### [WORK TASK]
The expected result is a word-for-word copy of the entries, minus any pictures.

### [SOURCE INFORMATION]
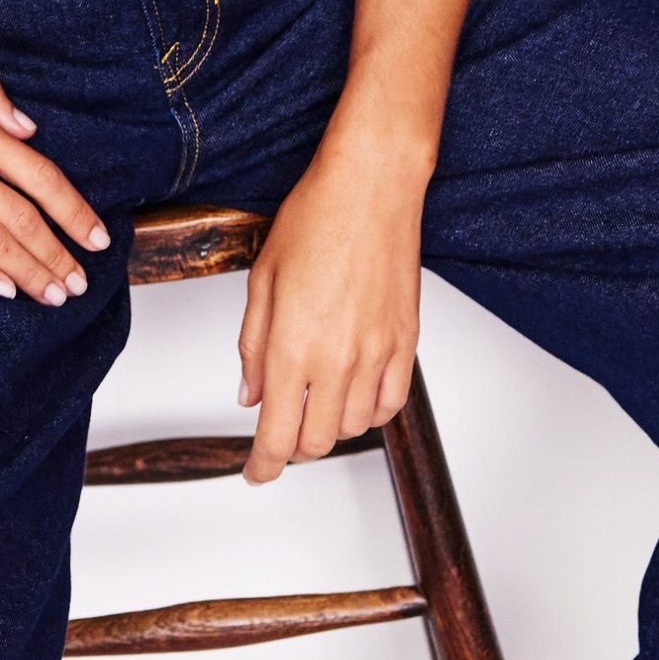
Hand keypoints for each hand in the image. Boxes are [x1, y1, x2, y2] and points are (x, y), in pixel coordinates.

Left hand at [235, 132, 426, 483]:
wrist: (372, 186)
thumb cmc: (314, 218)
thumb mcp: (263, 279)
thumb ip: (254, 345)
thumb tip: (251, 393)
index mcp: (293, 348)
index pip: (277, 435)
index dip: (263, 466)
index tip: (256, 473)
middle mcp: (338, 360)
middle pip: (315, 441)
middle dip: (291, 447)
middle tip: (279, 432)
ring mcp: (377, 354)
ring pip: (352, 427)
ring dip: (328, 429)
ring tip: (313, 405)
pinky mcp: (406, 342)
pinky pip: (391, 404)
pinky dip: (369, 413)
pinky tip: (354, 397)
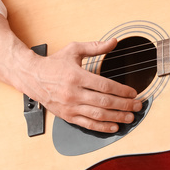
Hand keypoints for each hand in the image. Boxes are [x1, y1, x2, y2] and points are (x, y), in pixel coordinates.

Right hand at [20, 38, 142, 132]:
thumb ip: (95, 47)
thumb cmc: (53, 63)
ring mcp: (70, 106)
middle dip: (124, 105)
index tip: (133, 92)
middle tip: (137, 106)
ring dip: (116, 117)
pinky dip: (102, 127)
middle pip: (104, 101)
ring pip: (98, 115)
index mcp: (77, 76)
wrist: (32, 76)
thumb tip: (114, 42)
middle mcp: (73, 93)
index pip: (105, 86)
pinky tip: (114, 126)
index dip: (122, 90)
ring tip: (130, 117)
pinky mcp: (67, 116)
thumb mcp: (74, 50)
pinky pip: (87, 124)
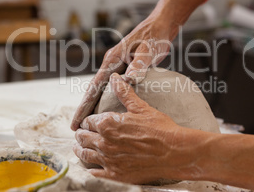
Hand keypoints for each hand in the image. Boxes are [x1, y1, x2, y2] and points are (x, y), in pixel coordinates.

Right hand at [70, 13, 176, 130]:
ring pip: (100, 90)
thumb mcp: (148, 51)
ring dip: (94, 106)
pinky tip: (109, 110)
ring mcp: (117, 66)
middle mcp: (111, 64)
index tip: (76, 123)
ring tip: (89, 124)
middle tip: (76, 130)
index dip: (84, 107)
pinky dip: (106, 99)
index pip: (94, 87)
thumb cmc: (154, 37)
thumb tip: (128, 81)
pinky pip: (112, 88)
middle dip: (84, 110)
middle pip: (93, 91)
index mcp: (112, 61)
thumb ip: (139, 65)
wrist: (160, 26)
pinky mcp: (125, 68)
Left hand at [73, 73, 194, 183]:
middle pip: (83, 138)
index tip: (87, 122)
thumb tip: (115, 78)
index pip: (88, 121)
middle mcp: (104, 142)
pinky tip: (91, 168)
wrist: (174, 152)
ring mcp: (109, 160)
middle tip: (80, 135)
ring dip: (80, 150)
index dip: (86, 121)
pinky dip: (90, 169)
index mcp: (108, 124)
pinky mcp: (115, 174)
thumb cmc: (160, 129)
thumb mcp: (141, 107)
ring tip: (79, 148)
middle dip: (81, 135)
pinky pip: (95, 172)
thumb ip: (124, 92)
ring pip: (85, 154)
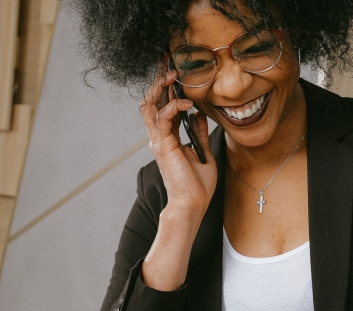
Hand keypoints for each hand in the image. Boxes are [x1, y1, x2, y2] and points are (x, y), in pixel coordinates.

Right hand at [140, 69, 216, 215]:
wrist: (192, 204)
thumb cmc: (197, 185)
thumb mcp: (202, 152)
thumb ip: (198, 133)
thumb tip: (199, 114)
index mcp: (166, 138)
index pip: (160, 106)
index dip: (164, 88)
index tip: (174, 72)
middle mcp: (159, 137)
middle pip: (151, 101)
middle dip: (158, 81)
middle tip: (168, 65)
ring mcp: (159, 141)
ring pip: (151, 105)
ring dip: (161, 88)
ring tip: (173, 75)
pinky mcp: (164, 145)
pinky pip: (164, 117)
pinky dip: (174, 105)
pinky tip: (187, 102)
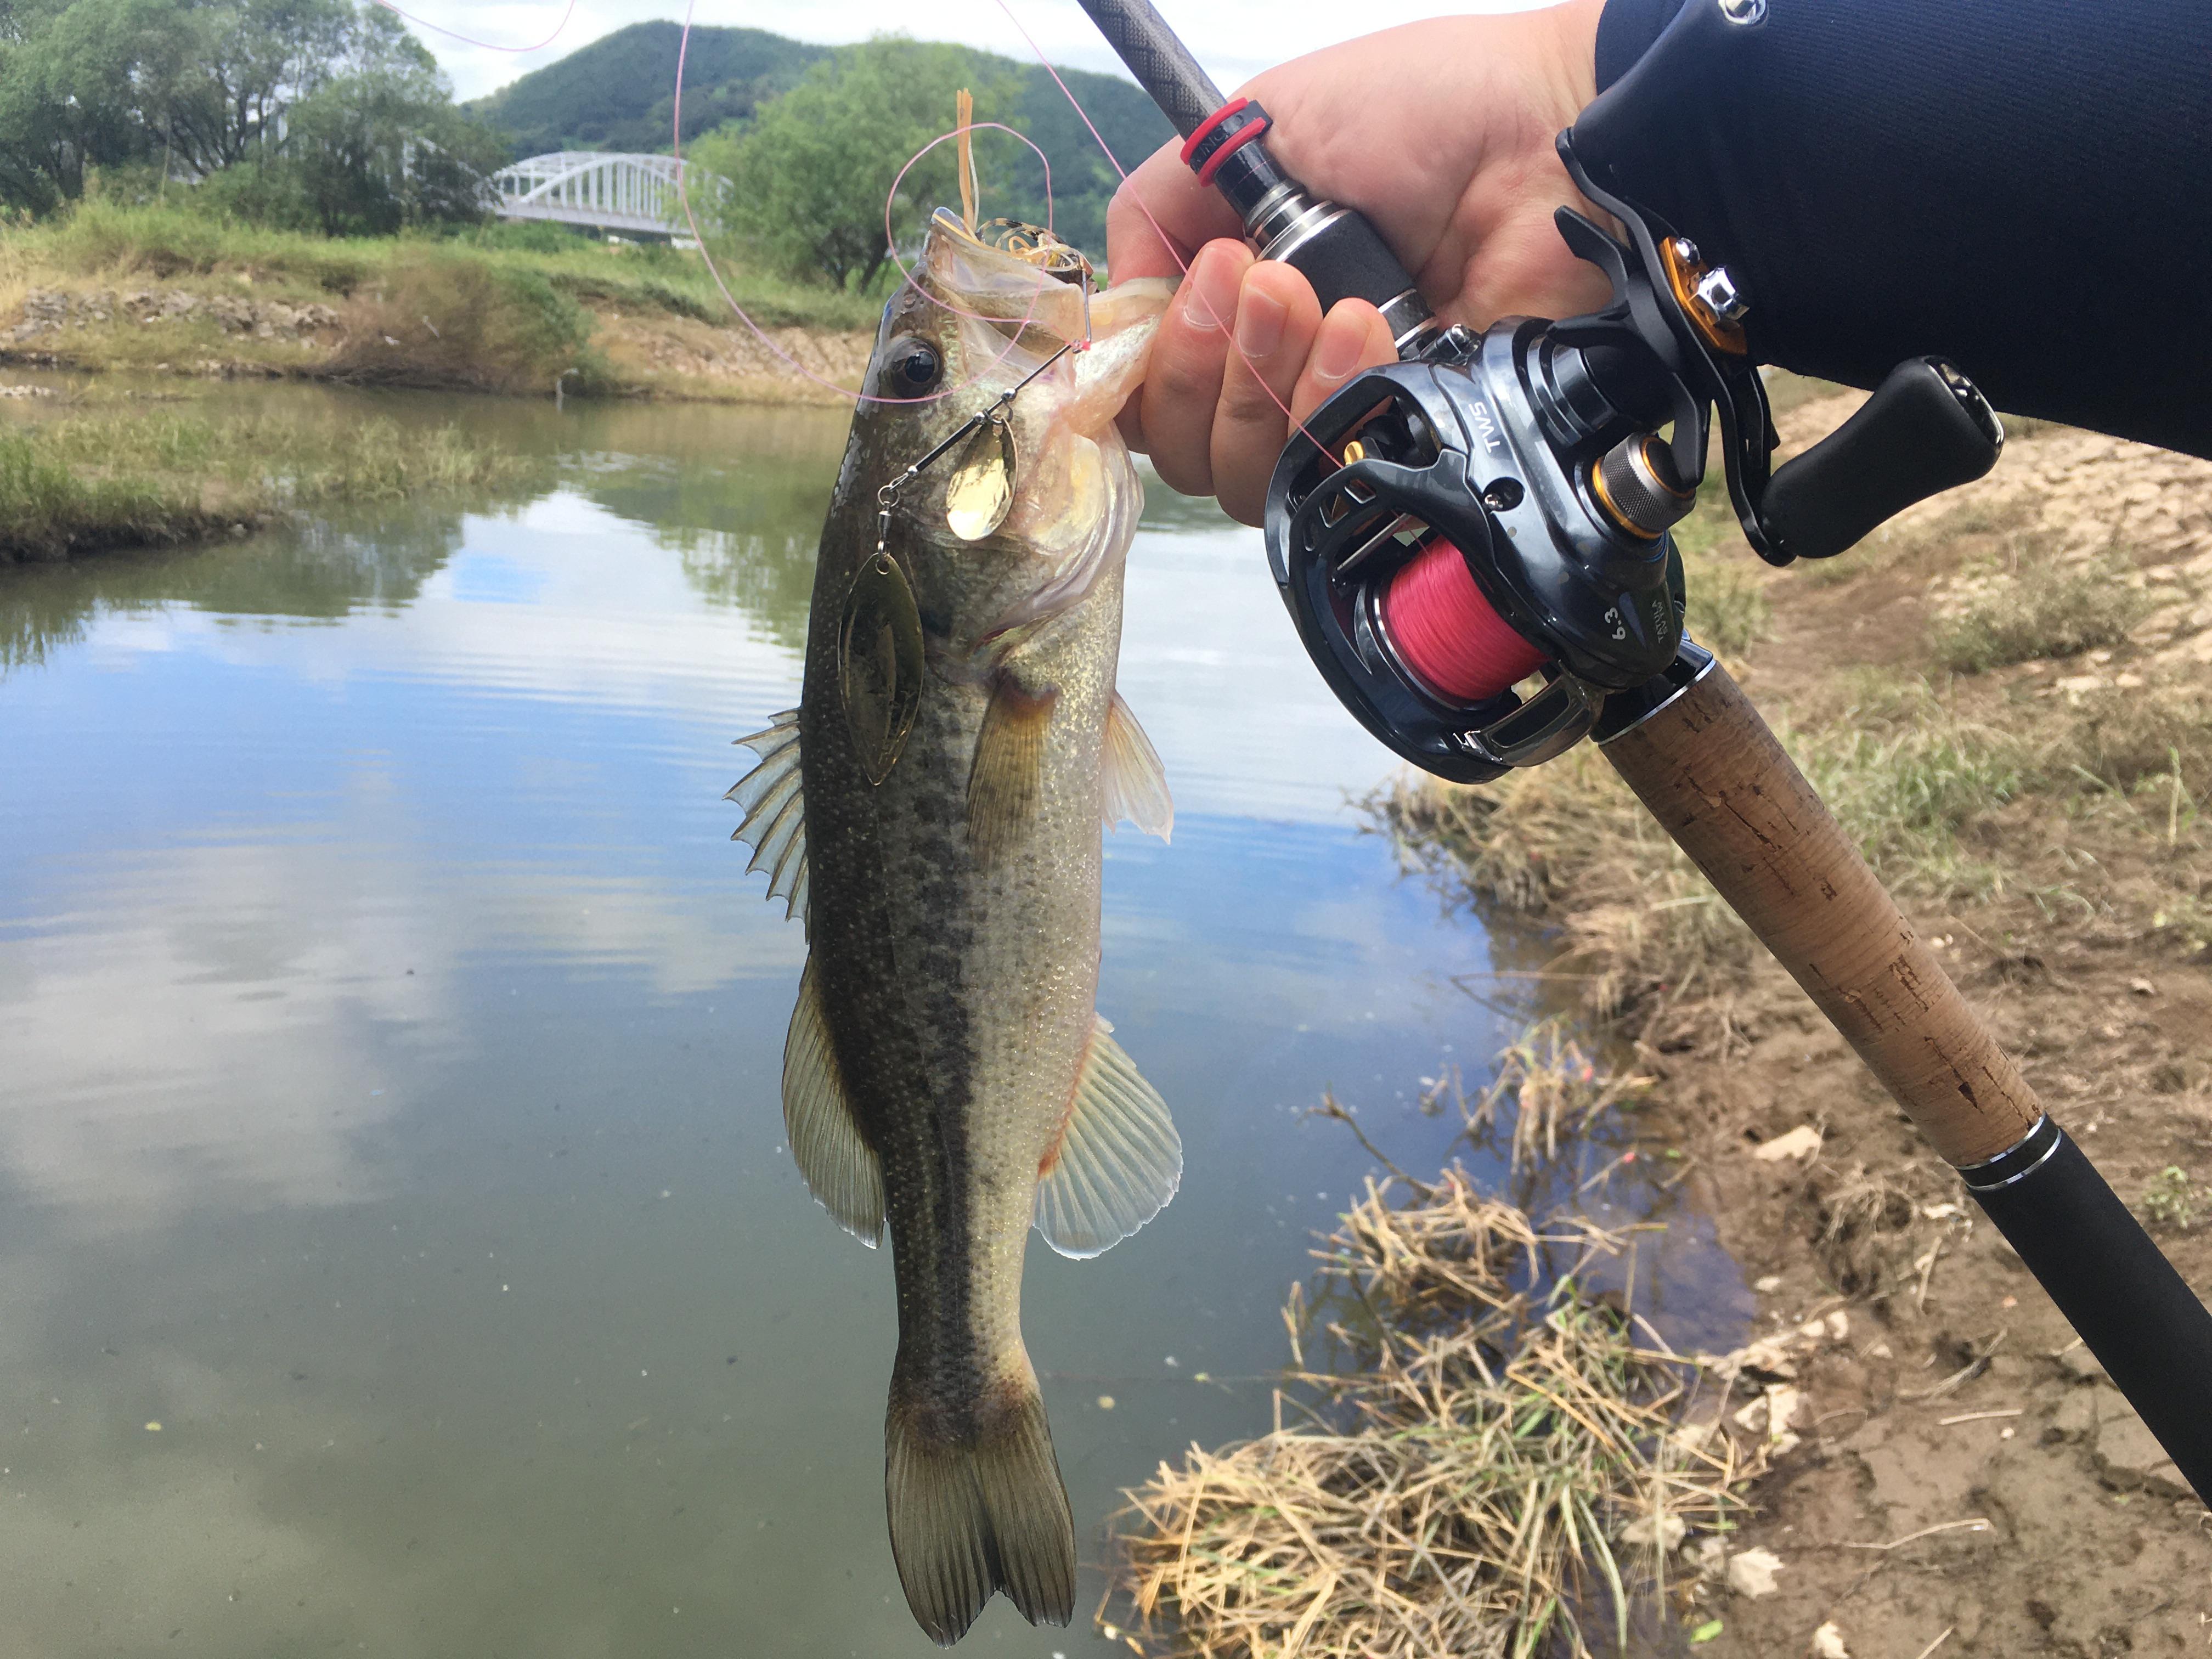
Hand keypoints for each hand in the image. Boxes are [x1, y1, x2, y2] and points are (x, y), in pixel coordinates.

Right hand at [1106, 1, 1608, 525]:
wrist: (1552, 139)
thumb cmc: (1424, 111)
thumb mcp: (1260, 125)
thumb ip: (1160, 204)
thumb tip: (1119, 302)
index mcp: (1235, 304)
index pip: (1145, 392)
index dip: (1144, 366)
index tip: (1187, 289)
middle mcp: (1279, 375)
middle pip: (1182, 450)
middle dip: (1206, 364)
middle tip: (1266, 281)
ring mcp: (1342, 418)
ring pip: (1243, 476)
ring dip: (1268, 381)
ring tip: (1328, 297)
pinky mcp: (1405, 446)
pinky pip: (1328, 476)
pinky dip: (1333, 399)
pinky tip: (1369, 328)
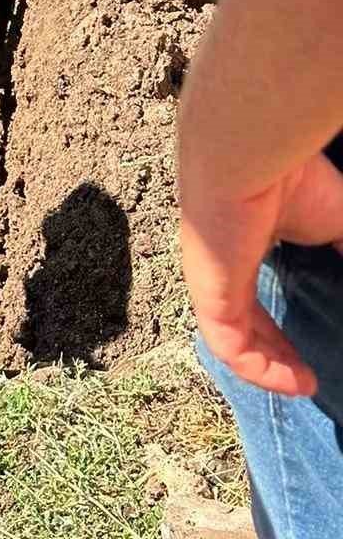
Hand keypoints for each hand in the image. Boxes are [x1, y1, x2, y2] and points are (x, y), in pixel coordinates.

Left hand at [180, 152, 342, 396]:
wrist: (251, 155)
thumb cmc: (294, 178)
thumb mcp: (336, 220)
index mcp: (247, 238)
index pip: (256, 287)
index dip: (282, 317)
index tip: (315, 339)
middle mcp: (224, 261)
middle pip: (244, 317)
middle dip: (275, 348)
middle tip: (307, 374)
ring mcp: (213, 279)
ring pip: (235, 337)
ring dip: (270, 365)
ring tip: (303, 384)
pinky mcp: (210, 295)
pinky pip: (230, 347)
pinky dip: (262, 370)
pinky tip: (295, 383)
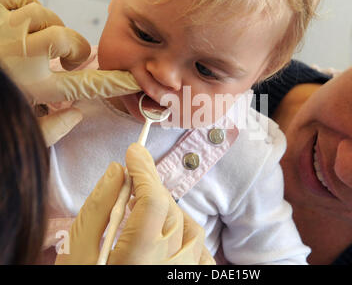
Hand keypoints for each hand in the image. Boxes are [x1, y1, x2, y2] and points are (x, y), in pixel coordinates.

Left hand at [0, 0, 139, 144]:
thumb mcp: (20, 128)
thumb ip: (53, 129)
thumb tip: (79, 116)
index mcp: (33, 88)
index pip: (87, 86)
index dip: (114, 82)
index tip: (131, 80)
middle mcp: (24, 55)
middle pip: (73, 42)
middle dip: (75, 50)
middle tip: (64, 60)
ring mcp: (7, 28)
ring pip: (50, 18)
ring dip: (50, 30)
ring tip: (35, 43)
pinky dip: (28, 7)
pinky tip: (20, 22)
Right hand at [55, 143, 214, 264]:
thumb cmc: (86, 280)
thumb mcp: (78, 251)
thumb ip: (97, 209)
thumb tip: (117, 172)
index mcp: (138, 255)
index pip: (152, 199)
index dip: (144, 170)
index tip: (135, 152)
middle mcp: (167, 264)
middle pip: (170, 210)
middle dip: (152, 189)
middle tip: (133, 183)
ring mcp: (181, 274)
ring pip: (191, 229)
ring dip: (172, 212)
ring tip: (149, 211)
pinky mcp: (186, 280)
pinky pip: (202, 253)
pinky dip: (189, 237)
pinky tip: (173, 237)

### [TASK RESPONSE]
Hand keypoints for each hand in the image. Boxes are [x1, y1, x2, y2] and points are (x, y), in pixel coordinates.

Left hand at [235, 132, 426, 483]:
wrist: (372, 186)
thumb cmc: (314, 218)
thumb mcp: (263, 279)
thumb ip: (254, 345)
thumb tip: (251, 393)
index mcp: (293, 348)
index pip: (277, 435)
index dip: (263, 466)
index tip: (256, 473)
middle mcp: (338, 360)
middle pip: (315, 441)
middle dip: (291, 447)
middle tip: (279, 432)
ring mcp: (377, 354)
ring pip: (352, 427)
ring dip: (328, 429)
ring tip: (313, 405)
pinky mcp: (406, 342)
pinky pip: (391, 404)
pinky dip: (369, 413)
pinky tip: (354, 397)
Hand keypoints for each hand in the image. Boxes are [x1, y1, x2, y2] and points are (x, y), in pixel coordinates.

Right hand at [20, 38, 142, 132]:
thumb ip: (95, 47)
thumb cmc: (53, 63)
ring mcp: (70, 106)
middle dip: (124, 105)
index tip: (133, 92)
middle tip: (137, 106)
ring dip: (116, 117)
pinky dip: (102, 127)
middle pip: (104, 101)
ring pip: (98, 115)
index mcp: (77, 76)
wrist: (32, 76)
thumb tip: (114, 42)
middle mcp: (73, 93)
index pip: (105, 86)
pinky tip: (114, 126)
index dip: (122, 90)
ring tip: (130, 117)
pinky mcp: (67, 116)
thumb mcp: (74, 50)
pinky pip: (87, 124)
Hand keypoints for each hand in the image. Boxes are [x1, y1, x2, y2] and points are (x, y), in pixel coordinates.

Right hand at [70, 13, 176, 130]:
ring pip: (100, 90)
thumb mcp: (148, 51)
ring dip: (94, 106)
pinky tip: (109, 110)
ring mcp: (117, 66)
middle mcp: (111, 64)
index tip: (76, 123)
ring tip: (89, 124)
middle tip: (76, 130)
index dip: (84, 107)
pinky dip: (106, 99)
index pip: (94, 87)
thumb cmc: (154, 37)
thumb tip: (128, 81)
pinky pip: (112, 88)
middle dip: (84, 110)
middle pip: (93, 91)
index mcp: (112, 61)
thumb ip: (139, 65)
wrist: (160, 26)
pinky mcp: (125, 68)
Left hand at [73, 73, 194, 183]:
middle pip: (83, 138)
index tip: (87, 122)
thumb tip: (115, 78)
index pip: (88, 121)
middle mcp: (104, 142)
pinky tip: (91, 168)
wrist: (174, 152)
ring mcp: (109, 160)
middle tip: (80, 135)
ring dip: (80, 150)
index dip: (86, 121)
pinky dip: (90, 169)
index mcp: (108, 124)
pinky mcp: (115, 174)
thumb cmc: (160, 129)
thumb mcp: (141, 107)
ring tip: (79, 148)
middle dip: (81, 135)
pinky pip: (95, 172)
thumb ip: (124, 92)
ring pip: (85, 154)
Hand keypoints for each hand in the image. Boxes are [x1, y1, x2, y2] and points are (x, y), in pixel coordinates.

Right hand at [140, 69, 216, 215]:
wrist: (192, 204)
thumb cmc: (197, 185)
thumb mcp: (202, 152)
thumb ip: (198, 133)
thumb tip: (199, 114)
index mcp: (166, 138)
index pip: (160, 106)
index dip: (164, 88)
index tip: (174, 72)
middle mcp: (159, 137)
middle pip: (151, 101)
middle dip: (158, 81)
middle tip: (168, 65)
ring mcp: (159, 141)
ring pip: (151, 105)
ring dip: (161, 88)
ring tip: (173, 75)
pinky mcp: (164, 145)
pinky pip: (164, 117)
pinky dip: (174, 105)
pinky tip: (187, 102)
Hand keypoints for each hand in the image. Boxes are [x1, y1, x2, y2] and points are (x, y), in pixel coordinates.

Right hand at [1106, 1, 1608, 525]:
wrist: (1552, 139)
thumb cmc: (1424, 111)
thumb mcp: (1260, 125)
thumb ip: (1160, 204)
thumb tip: (1119, 302)
index mcp: (1235, 304)
index pip: (1145, 392)
index dip: (1144, 366)
index tip: (1187, 289)
middle mcp: (1279, 375)
middle pip: (1182, 450)
middle dip: (1206, 364)
middle tip: (1266, 281)
ring mcp: (1342, 418)
ring pip: (1243, 476)
ring dip: (1268, 381)
ring tip: (1328, 297)
pinky mcp: (1405, 446)
pinky pip: (1328, 476)
pinky dip: (1333, 399)
pinky tip: (1369, 328)
Hand keypoints for each hand in the image. Boxes are [x1, y1, x2, y2] and points are (x, y), in pixel coordinates.

Left hand at [180, 152, 342, 396]:
wrist: (251, 155)
thumb cmc: (294, 178)
thumb mcp: (336, 220)
index mcp: (247, 238)
index pip: (256, 287)
index dip: (282, 317)
index tip: (315, 339)
middle mcp: (224, 261)
middle pip: (244, 317)
middle dip: (275, 348)
middle tip: (307, 374)
ring mcp: (213, 279)
ring pip: (235, 337)
ring dip: (270, 365)
ring tip: (303, 384)
pinky mcp: (210, 295)
pinky pip: (230, 347)
pinky dip: (262, 370)
pinky tip: (295, 383)
Hand keypoints for each hand in the image. Boxes are [x1, y1, x2, y2] and points are (x, y), in pixel coordinates.

Left hand at [0, 0, 139, 144]:
thumb mcp: (20, 128)
thumb ip: (53, 129)
thumb tip: (79, 116)
index mcp: (33, 88)
index pip: (87, 86)
index dip: (114, 82)
index tip: (131, 80)
middle mcp: (24, 55)
middle pip: (73, 42)
middle dip: (75, 50)
middle tip: (64, 60)
ring mcp: (7, 28)
ring pip: (50, 18)
ring dip: (50, 30)
ring tip: (35, 43)
pinky dip: (28, 7)
pinky tip: (20, 22)
Right hand at [55, 143, 214, 264]:
thumb cmc: (86, 280)
thumb mcp: (78, 251)
thumb ip: (97, 209)
thumb tip: (117, 172)
index mcp: (138, 255)
index pip: (152, 199)
index dip: (144, 170)
index tip: (135, 152)
middle mcp: (167, 264)
middle pip: (170, 210)
middle dip: (152, 189)
middle tip: (133, 183)
ring mcp: (181, 274)
ring pip: (191, 229)
ring dip: (172, 212)
ring tip: (149, 211)
pinky mcp: (186, 280)
pinky pip: (202, 253)
pinky dip: (189, 237)
pinky tip: (173, 237)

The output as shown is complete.